_Your objective_. Where the records contain images, omit them, and repeat everything else word for word.

+ + + + + + +

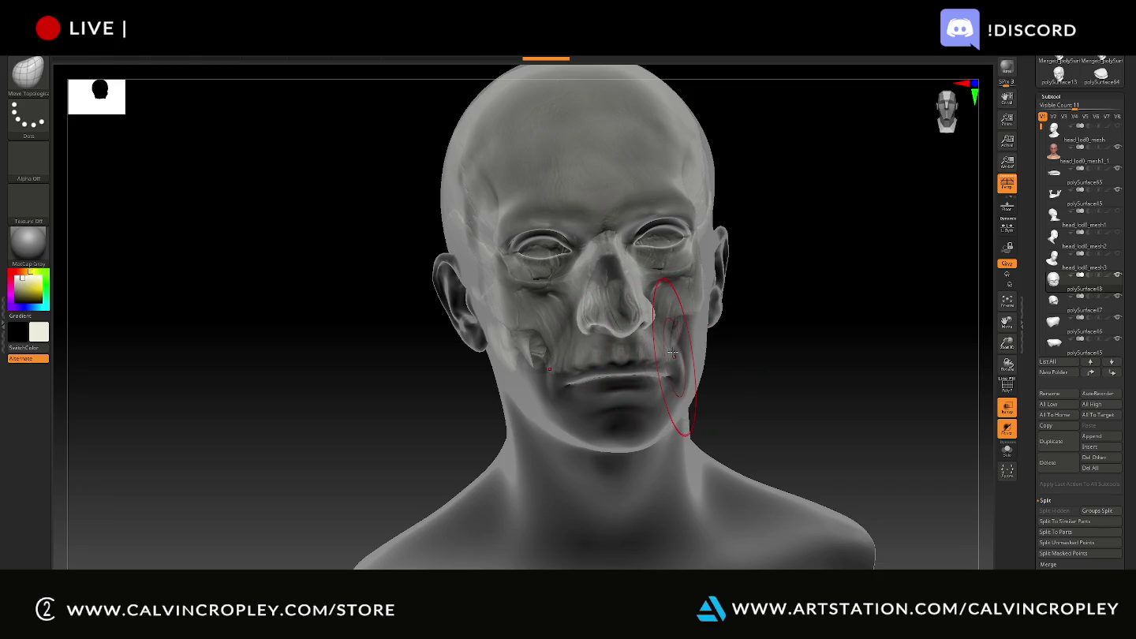
mouse_move(671, 351)
mouse_down()
mouse_move(635, 355)
mouse_move(552, 426)
mouse_up()
drag(774, 379, 825, 377)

+ + + + + + +

_Answer to this problem_.
mouse_move(671, 351)
mouse_down()
mouse_move(635, 355)
mouse_move(552, 426)
mouse_up()
drag(774, 379, 825, 377)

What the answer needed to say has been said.